The cryptocurrency world has been awash with news and speculation with regard to the approval of the first Bitcoin exchange traded fund (ETF). On Tuesday, the Securities and Exchange Commission (SEC) postponed a decision on the VanEck-SolidX Bitcoin ETF. However, it seems inevitable that one will be approved over the coming months.
This is only one in a number of moves seen in recent weeks which suggest a maturing of the cryptocurrency market. There have been other indicators of established money moving into position.
Earlier this month, there were soundings from banking behemoth Goldman Sachs that it is mulling over the notion of entering the cryptocurrency market to satisfy demand from its clients. In an unconfirmed Bloomberg report, a spokesman for Goldman Sachs stated, “In response to client interest in various digital products we are exploring how best to serve them in this space. At this point we have not reached a conclusion on the scope of our digital asset offering.”
Goldman Sachs already owns a majority stake in Circle – which recently completed the acquisition of cryptocurrency exchange Poloniex.
Last week, Intercontinental Exchange, the owner of the New York Stock Exchange, announced plans to launch a federally regulated bitcoin marketplace, partnering with Microsoft, Boston Consulting Group & Starbucks. Their offering will facilitate a cryptocurrency exchange and custodial solutions – paving the way for bitcoin-based mutual funds, pension funds and conventional investments. Everyday investors will be able to include cryptocurrency-based funds as part of their 401(k) and IRA plans. The implications of that are huge for the sector.
Institutional Crypto Pits Pioneers Against Blue Bloods
The development of the cryptocurrency marketplace so far has been unique in that it was probably the first time in the history of financial markets in which institutional money had no hand, part or influence on its initial emergence. The rise of bitcoin and cryptocurrency has come about almost purely thanks to pioneering retail investors and enthusiasts. But with cryptocurrency exchanges such as Coinbase reporting a billion-dollar turnover in 2017 and Binance anticipating a billion-dollar profit for the current year – just over a year after launch – it was inevitable that major financial institutions would get involved in this market.
Conventional online brokerage platforms will now be in direct competition with the pioneering cryptocurrency exchanges like Coinbase, Kraken, and Bitstamp. There will be a differentiation in terms of their offerings: The existing exchanges will facilitate direct trading of the actual currency – offering the ability for the client to store cryptocurrency themselves – while the conventional online brokerages will trade cryptocurrency by way of mutual funds and exchange traded funds. This gives customers the ability to buy in to cryptos without having to access them directly themselves.

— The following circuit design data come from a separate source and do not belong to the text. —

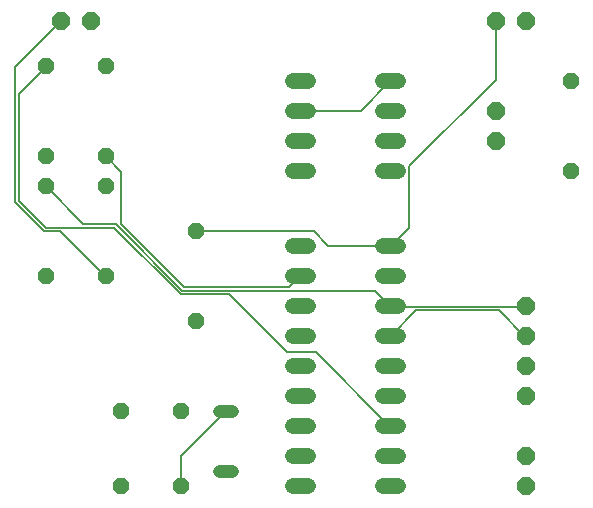
<source format=gbr>
G04 EAGLE Gerber RS-274X export*
G75*
%MOMM*%
%FSLAX34Y34*%
%LPD*%
%INBottom Copper*%
%IPPOS*%
%AMOC8*
5,1,8,0,0,1.08239X$1,22.5*%
G01*
%ADD10P,1.632244X8X202.500000*%
%ADD11P,1.429621X8X202.500000*%
%ADD12P,1.632244X8X22.500000*%
%ADD13C,1.320800*%
%ADD14C,1.117600*%
%ADD15P,1.429621X8X112.500000*%
%ADD16P,1.632244X8X112.500000*%
%ADD17C,0.152400*%


D10*
X444500Y431800D03*
X419100Y431800D03*
X76200Y431800D03*
X50800Y431800D03*
D11*
X152400Y101600D03*
X101600Y101600D03*
X152400Y38100D03*
X101600Y38100D03*
D12*
X419100Y330200D03*
X419100Y355600D03*
D13*
X260604Y241300D02*
X247396Y241300D01*
X247396Y215900D02*
X260604Y215900D01*
X260604Y88900D02*
X247396Y88900D01*
X247396Y63500D02*
X260604Y63500D01*
X260604Y190500D02*
X247396Y190500D01*
X247396Y165100D02*
X260604Y165100D01*
X260604Y114300D02*
X247396Y114300D01*
X247396Y139700D02*
X260604Y139700D01*
X260604Y38100D02*
X247396Y38100D01*
X323596Y38100D02*
X336804Y38100D01*
X336804Y63500D02*
X323596Y63500D01*
X323596Y88900D02*
X336804Y88900D01*
X336804Y114300D02*
X323596Y114300D01*
X323596Y139700D02*
X336804Y139700D01*
X336804Y165100D02*
X323596Y165100D01*
X323596Y190500D02*
X336804Y190500D01*
X336804Y215900D02*
X323596Y215900D01*
X323596Y241300D02*
X336804Y241300D01*
X260604Y381000D02*
X247396Y381000D01*
X247396Y355600D02*
X260604Y355600D01*
X323596Y355600D02*
X336804Y355600D01*
X336804Y381000D02*
X323596Y381000D01*
X260604Y330200D02*
X247396Y330200D01*
X247396Y304800D02*
X260604Y304800D01*
X323596Y330200D02*
X336804Y330200D01*
X336804Y304800D02*
X323596Y304800D01*
D12*
X444500Y38100D03*
X444500Y63500D03*
D14*
X196088Y50800D02*
X184912Y50800D01*
X184912Y101600D02*
X196088Y101600D01*
D15*
X88900Y317500D03*
X88900Y393700D03*
X88900Y215900D03*
X88900Y292100D03*
X482600Y304800D03*
X482600Y381000D03*
X165100Y177800D03*
X165100Y254000D03*
X38100Y317500D03*
X38100Y393700D03*
X38100Y215900D03*
X38100Y292100D03*
D16*
X444500Y114300D03*
X444500Y139700D03*
X444500Y165100D03*
X444500Y190500D03*
D17*
X304800Y356108D02*
X254508Y356108D01*
X304800Y356108D02*
X329184Y380492D01*
X254508Y356108D02*
X254000Y355600D01*
X329184Y380492D02*
X330200Y381000D01*
X50292Y430784D02*
X12192Y392684D01*
X12192Y278384D01*
X36576Y254000D01*
X50292Y254000D01*
X88392Y215900D01*
X50292Y430784D02*
X50800Y431800D01*
X88392Y215900D02*
X88900Y215900D01*
X277368Y241808D02*
X329184Y241808D01*
X277368Y241808D02*
X265176Y254000D01*
X165100Y254000D01*
X329184Y241808D02*
X330200Y241300D01*
X419100Y382016D02*
X419100Y431800D01*
X419100Y382016D02*
X345948Y308864D01*
X345948Y257048D01*
X330200Y241300D01*
X252984Y215900D02*
X243840Y206756D01*
X155448Y206756D01*
X102108Y260096D01*
X102108Y304292D01*
X88900Y317500D01*
X252984Y215900D02*
X254000Y215900D01*
X152400Y63500D02*
X152400Y38100D01*
X152400Y63500D02*
X190500Y101600D01*
X15240Y369824D02*
X38100Y392684D01*
X15240Y369824D02*
X15240Y279908D01*
X38100Y257048D01*
X96012Y257048D01*
X152400Y200660D01*
X193548Y200660D01*
X242316Y151892D01*
X266700Y151892D01*
X329184Y89408D01*
X38100Y392684D02*
X38100Y393700D01*
X329184Y89408D02*
X330200Y88900D01*
X330708Y189992D02*
X443484Y189992D01*
X330708Y189992D02*
X330200Y190500D01*
X443484Y189992D02*
X444500Y190500D01*
X70104Y260096D02*
X38100Y292100D01*
X70104Y260096D02*
X97536Y260096D01*
X153924Y203708D01*
X316992Y203708D01*
X330200Y190500D01*
X352044Y186944D02*
X330200Y165100D01*
X352044Y186944D02*
X422148Y186944D01*
X443484Y165608D01*
X444500Y165100D01*
M02*

</source>
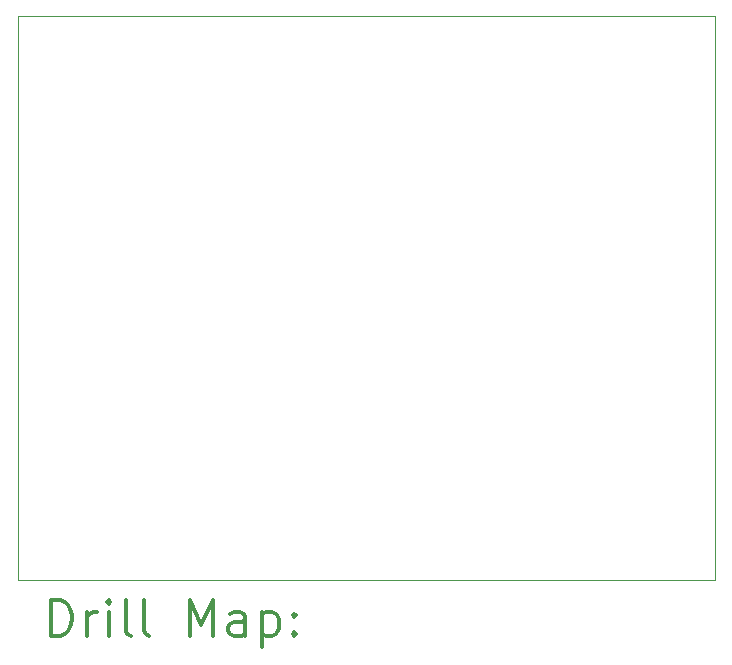
<source format=gbr>
%FSLAX45Y45*%
G04 Gerber Fmt 4.5, Leading zero omitted, Abs format (unit mm)*
G04 Created by KiCad (PCBNEW 5.1.10) date 2021-07-21 04:31:41*
%MOMM*%
%LPD*%
G01*
G04 APERTURE LIST*
%TA.AperFunction,Profile*%
%ADD10C,0.050000*%
%TD*%
%ADD11C,0.200000*%
%ADD12C,0.300000*%
G04 APERTURE END LIST*
D10*
X9700000Y-13100000D02*
X3825000Y-13100000D01*
X9700000Y-13100000D02*
X9700000Y-17875000D01*
X3800000Y-17875000D02*
X9700000Y-17875000D01*
X3800000Y-13100000D02*
X3800000Y-17875000D01*
X3800000Y-13100000D02*
X3825000Y-13100000D01*
D11*
D12*
X4083928Y-18343214D02*
X4083928Y-18043214D01*
X4155357Y-18043214D01*
X4198214Y-18057500D01*
X4226786Y-18086072D01*
X4241071Y-18114643D01*
X4255357Y-18171786D01*
X4255357Y-18214643D01*
X4241071Y-18271786D01*
X4226786Y-18300357D01*
X4198214Y-18328929D01*
X4155357Y-18343214D01*
X4083928Y-18343214D01*
X4383928Y-18343214D02*
X4383928Y-18143214D01*
X4383928Y-18200357D02*
X4398214Y-18171786D01*
X4412500Y-18157500D01*
X4441071Y-18143214D01*
X4469643Y-18143214D01*
X4569643Y-18343214D02*
X4569643Y-18143214D01*
X4569643Y-18043214D02*
X4555357Y-18057500D01*
X4569643Y-18071786D01*
X4583928Y-18057500D01*
X4569643Y-18043214D01*
X4569643Y-18071786D01*
X4755357Y-18343214D02*
X4726786Y-18328929D01*
X4712500Y-18300357D01*
X4712500Y-18043214D01*
X4912500Y-18343214D02*
X4883928Y-18328929D01*
X4869643Y-18300357D01*
X4869643Y-18043214D01*
X5255357Y-18343214D02*
X5255357Y-18043214D01*
X5355357Y-18257500D01*
X5455357Y-18043214D01*
X5455357Y-18343214D01*
X5726786Y-18343214D02*
X5726786Y-18186072D01*
X5712500Y-18157500D01*
X5683928Y-18143214D01*
X5626786Y-18143214D01*
X5598214Y-18157500D01*
X5726786Y-18328929D02*
X5698214Y-18343214D01*
X5626786Y-18343214D01*
X5598214Y-18328929D01*
X5583928Y-18300357D01*
X5583928Y-18271786D01*
X5598214Y-18243214D01*
X5626786Y-18228929D01*
X5698214Y-18228929D01*
X5726786Y-18214643D01*
X5869643Y-18143214D02*
X5869643Y-18443214D01*
X5869643Y-18157500D02*
X5898214Y-18143214D01*
X5955357Y-18143214D01*
X5983928Y-18157500D01*
X5998214Y-18171786D01*
X6012500Y-18200357D01*
X6012500Y-18286072D01*
X5998214Y-18314643D01*
X5983928Y-18328929D01*
X5955357Y-18343214D01*
X5898214Y-18343214D01*
X5869643Y-18328929D01*
X6141071Y-18314643D02*
X6155357Y-18328929D01*
X6141071Y-18343214D01*
X6126786Y-18328929D01*
X6141071Y-18314643D01*
X6141071Y-18343214D01*
X6141071Y-18157500D02*
X6155357Y-18171786D01*
X6141071Y-18186072D01*
X6126786Y-18171786D01*
X6141071Y-18157500D01*
X6141071Y-18186072D01*
M02*

</source>
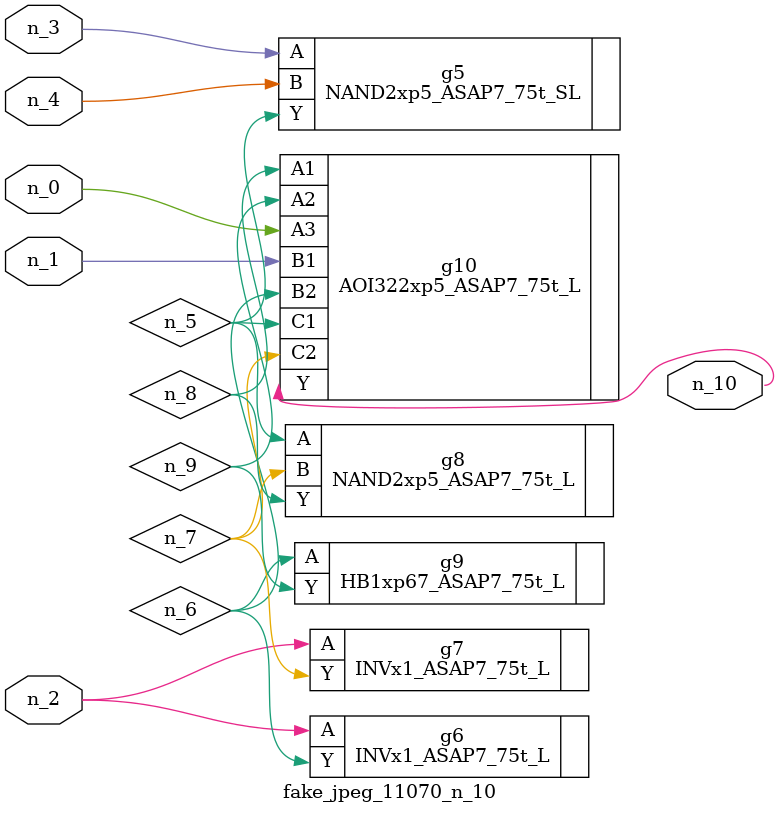
<source format=v>
module fake_jpeg_11070_n_10 (n_3, n_2, n_1, n_0, n_4, n_10);

input n_3;
input n_2;
input n_1;
input n_0;
input n_4;

output n_10;

wire n_8;
wire n_9;
wire n_6;
wire n_5;
wire n_7;

NAND2xp5_ASAP7_75t_SL g5 ( 
.A(n_3),
.B(n_4),
.Y(n_5)
);

INVx1_ASAP7_75t_L g6 ( 
.A(n_2),
.Y(n_6)
);

INVx1_ASAP7_75t_L g7 ( 
.A(n_2),
.Y(n_7)
);

NAND2xp5_ASAP7_75t_L g8 ( 
.A(n_5),
.B(n_7),
.Y(n_8)
);

AOI322xp5_ASAP7_75t_L g10 ( 
.A1(n_8),
.A2(n_9),
.A3(n_0),
.B1(n_1),
.B2(n_6),
.C1(n_5),
.C2(n_7),
.Y(n_10)
);

HB1xp67_ASAP7_75t_L g9 ( 
.A(n_6),
.Y(n_9)
);


endmodule
</source>
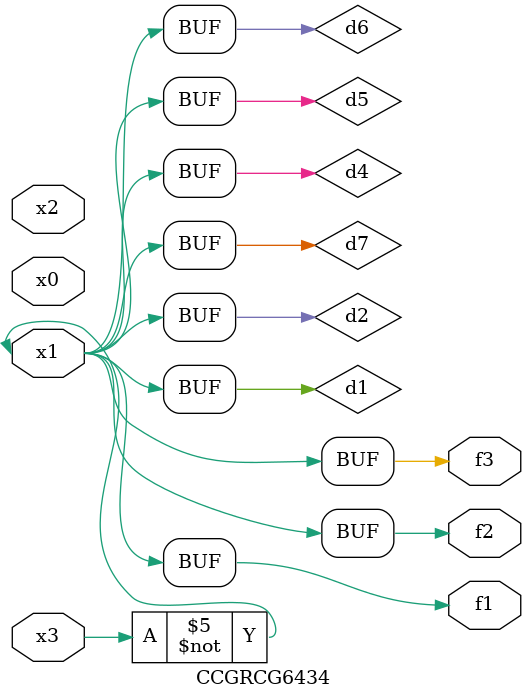
<source format=v>
module CCGRCG6434(
	input x0, x1, x2, x3,
	output f1, f2, f3
);

	wire d1, d2, d3, d4, d5, d6, d7;

	not (d1, x3);
	buf (d2, x1);
	xnor (d3, d1, d2);
	nor (d4, d1);
	buf (d5, d1, d2);
	buf (d6, d4, d5);
	nand (d7, d4);
	assign f1 = d6;
	assign f2 = d7;
	assign f3 = d6;
endmodule

</source>
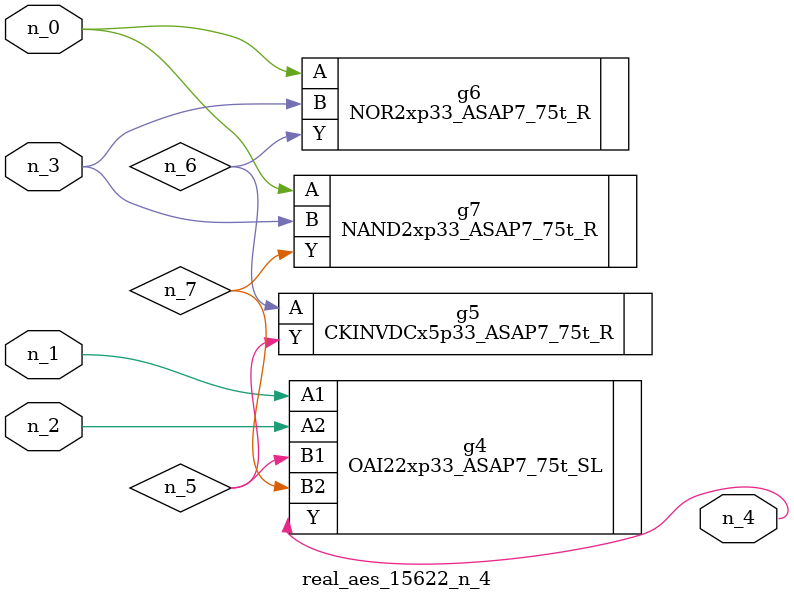
<source format=v>
module real_aes_15622_n_4 (n_0, n_3, n_2, n_1, n_4);
input n_0;
input n_3;
input n_2;
input n_1;
output n_4;
wire n_5;
wire n_7;
wire n_6;
NOR2xp33_ASAP7_75t_R g6 ( .A(n_0), .B(n_3), .Y(n_6) );
NAND2xp33_ASAP7_75t_R g7 ( .A(n_0), .B(n_3), .Y(n_7) );
OAI22xp33_ASAP7_75t_SL g4 ( .A1(n_1), .A2(n_2), .B1(n_5), .B2(n_7), .Y(n_4) );
CKINVDCx5p33_ASAP7_75t_R g5 ( .A(n_6), .Y(n_5) );
endmodule
</source>
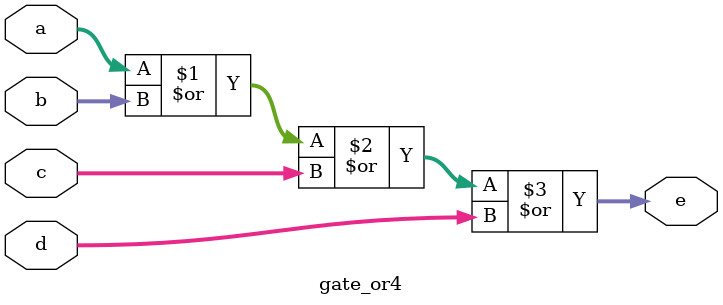
<source format=v>
module gate_and3 #(parameter WIDTH = 32)
                 (input s0,
                  input[WIDTH-1:0] b,
                  input s1,
                  output[WIDTH-1:0] d);
    assign d = {WIDTH{s0}} & {WIDTH{s1}} & b;

endmodule
    
module gate_or4 #(parameter WIDTH = 32)
                (input[WIDTH-1:0] a,
                 input[WIDTH-1:0] b,
                 input[WIDTH-1:0] c,
                 input[WIDTH-1:0] d,
                 output[WIDTH-1:0] e);
    assign e = a | b | c | d;
endmodule

</source>
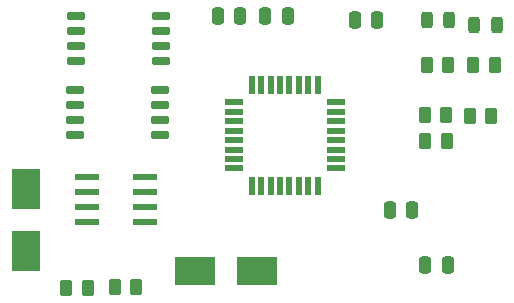
<source format=gtp>
%TF.GenerationSoftware,KiCad,Pcbnew,(6.0.1-0)*%
%TF.CreationDate,2022-02-08T18:28:07-07:00*%
%TF.ProjectId,MCU Datalogger,4d435520-4461-4746-916c-6f676765722e,1*%
%TF.SameCoordinates,Original*%
%TF.FileFunction,Paste,Top*%
%TF.FilePolarity,Positive*%
%FSLAX46Y46*%
G04 Gerber Fmt 4.6, Leading zero omitted, Abs format (unit mm)*
G04 Created by KiCad (PCBNEW (6.0.1-0)) date 2022-02-08 18:28:07*
%MOMM*%
%LPD*%
G01*
G04 APERTURE LIST*
G04 Aperture macros list*
%AMRoundRect*
0 Rectangle with rounded corners*
0 $1 Rounding radius*
0 $2 $3 $4 $5 $6 $7 $8 $9 X,Y pos of 4 corners*
0 Add a 4 corners polygon primitive as box body*
4,1,4,$2,$3,$4,$5,$6,$7,$8,$9,$2,$3,0*
0 Add four circle primitives for the rounded corners*
1,1,$1+$1,$2,$3*
1,1,$1+$1,$4,$5*
1,1,$1+$1,$6,$7*
1,1,$1+$1,$8,$9*
0 Add four rect primitives between the rounded corners*
20,1,$1+$1,$2,$3,$4,$5,0*
20,1,$1+$1,$4,$5,$6,$7,0*
20,1,$1+$1,$6,$7,$8,$9,0*
20,1,$1+$1,$8,$9,$2,$3,0*%
G04 Aperture macros list end*
%ADD10RoundRect,0.250000X0.262500X0.450000X-0.262500X0.450000X-0.262500X-0.450000X0.262500X-0.450000X0*%
%ADD11RoundRect,0.250000X-0.262500X-0.450000X0.262500X-0.450000X0.262500X0.450000X-0.262500X0.450000X0*%
%ADD12RoundRect,0.250000X0.250000X0.475000X-0.250000X0.475000X-0.250000X-0.475000X0.250000X-0.475000X0*%
%ADD13RoundRect,0.243750X-0.243750X-0.456250X0.243750X-0.456250X0.243750X0.456250X-0.243750X0.456250X0*%
%ADD14RoundRect,0.150000X-0.650000X-0.150000X0.650000X-0.150000X0.650000X0.150000X-0.650000X0.150000X0*%
%ADD15R,2.400000X3.500000*%
%ADD16R,1.500000X0.550000*%
%ADD17R,0.550000X1.500000*%
%ADD18RoundRect,0.250000X-0.250000X-0.475000X0.250000X-0.475000X0.250000X0.475000X-0.250000X0.475000X0*%
%ADD19R,3.500000X2.400000*%
%ADD20RoundRect,0.041300X-0.943700X-0.253700X0.943700X-0.253700X0.943700X0.253700X-0.943700X0.253700X0*%
G04 APERTURE END LIST*
D10*
%TO.C,R4*%
X116103400Y-85801200D03*
X114278400Y-85801200D03*
%TD*%
%TO.C,R2*%
X89863300Y-100355400D03*
X88038300Y-100355400D03*
%TD*%
D11*
%TO.C,R7*%
X114454300Y-81559400D03*
X116279300Y-81559400D03*
%TD*%
D10*
%TO.C,R5*%
X120241700Y-81559400D03*
X118416700Y-81559400D03*
%TD*%
D12*
%TO.C,C2*%
X113243400Y-93802200D03*
X111343400Y-93802200D03*
%TD*%
D13*
%TO.C,D2*%
X114505500Y-77698600D03*
X116380500Y-77698600D03*
%TD*%
D14*
%TO.C,U1*%
X84690400Y-83693000D03*
X84690400Y-84963000D03*
X84690400Y-86233000D03*
X84690400Y-87503000D03*
X91890400Y-87503000D03*
X91890400Y-86233000D03*
X91890400Y-84963000D03*
X91890400Y-83693000D03*
%TD*%
D15*
%TO.C,Y1*%
X80568800Y-92065800D03*
X80568800Y-97265800D03*
%TD*%
D16*
%TO.C,U4*%
X98138200Y-84703000D03*
X98138200Y-85503000D03*
X98138200Y-86303000D03*
X98138200Y-87103000D03*
X98138200Y-87903000D03*
X98138200Y-88703000D03*
X98138200Y-89503000D03*
X98138200Y-90303000D03*
D17*
X99638200Y-91803000D03*
X100438200Y-91803000D03*
X101238200Y-91803000D03*
X102038200Y-91803000D03*
X102838200Y-91803000D03*
X103638200Y-91803000D03*
X104438200Y-91803000D03*
X105238200Y-91803000D03*
D16*
X106738200Y-90303000D03*
X106738200Y-89503000D03*
X106738200Y-88703000D03*
X106738200Y-87903000D03*
X106738200Y-87103000D03*
X106738200Y-86303000D03*
X106738200Y-85503000D03*
X106738200Y-84703000D03*
D17*
X105238200Y-83203000D03*
X104438200Y-83203000D03*
X103638200Y-83203000D03*
X102838200Y-83203000D03*
X102038200Y-83203000D03*
X101238200Y-83203000D03*
X100438200Y-83203000D03*
X99638200Y-83203000D03*
%TD*%
D14*
%TO.C,U3*%
X84792000Y-77419200D03*
X84792000Y-78689200D03*
X84792000Y-79959200D03*
X84792000Y-81229200D03*
X91992000Y-81229200D03*
X91992000Y-79959200D03*
X91992000Y-78689200D03*
X91992000Y-77419200D03*
%TD*%
D13*
%TO.C,D1*%
X118493300Y-78130400D03*
X120368300Y-78130400D03*
%TD*%
D10*
%TO.C,R3*%
X116152300Y-87985600D03*
X114327300Y-87985600D03*
%TD*%
D18*
%TO.C,C5*%
X108371600Y-77724000D03*
X110271600Y-77724000D03*
%TD*%
%TO.C,C1*%
X96763800Y-77393800D03*
X98663800Y-77393800D03*
%TD*%
D19*
%TO.C,Y2*%
X100059800Y-99009200D03*
X94859800Y-99009200D03*
%TD*%
D11*
%TO.C,R1*%
X83948900Y-100380800D03*
X85773900Y-100380800D03*
%TD*%
%TO.C,R6*%
X118111900Y-85826600D03*
X119936900Y-85826600D03*
%TD*%
D20*
%TO.C,U2*%
X85663000Y-91033600D03*
X85663000Y-92303600D03*
X85663000Y-93573600D03*
X85663000Y-94843600D03*
X90613000Y-94843600D03*
X90613000Y-93573600D03*
X90613000Y-92303600D03*
X90613000Y-91033600D03*
%TD*%
D18*
%TO.C,C3*%
X100802400Y-77368400D03*
X102702400Y-77368400D03*
%TD*%
D12*
%TO.C,C4*%
X116255800Y-98501200D03*
X114355800Y-98501200D03*
%TD*%
M02*

</source>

In North American and European markets, long-established regulated trading platforms are likely to become the preferred option for crypto activity.
One of the main benefits of the arrival of cryptocurrency-based ETFs for retail investors will offer a much more seamless and smoother segue into investing in cryptocurrency. It’s likely to make trading cryptos and settling between fiat money and cryptocurrency easier as clients buy into a fund rather than directly accessing the cryptocurrency itself.
In a note to clients earlier this year, JP Morgan highlighted a number of advantages crypto ETF approval would bring retail investors. Most notably, the bank suggested that since ETFs are actively traded and highly transparent, they will facilitate a liquid market for cryptocurrency. They cite high integrity, given that ETFs are traded through brokerage accounts and carry with them insurance via the Securities Investor Protection Corporation (SIPC). For the retail investor, this contrasts with the current crypto-exchanges which offer no such protection despite repeated instances of hacked exchanges.
When the dust settles following the launching of a number of cryptocurrency-based funds, we should see an investing environment that will welcome in new investors to the cryptocurrency sector, providing them with the seamless experience and protections they need to enter this market. The offerings made by traditional banks and exchanges will look very different from those made by crypto pioneers, but it will be a progressive step forward in the consolidation and maturation of this nascent market.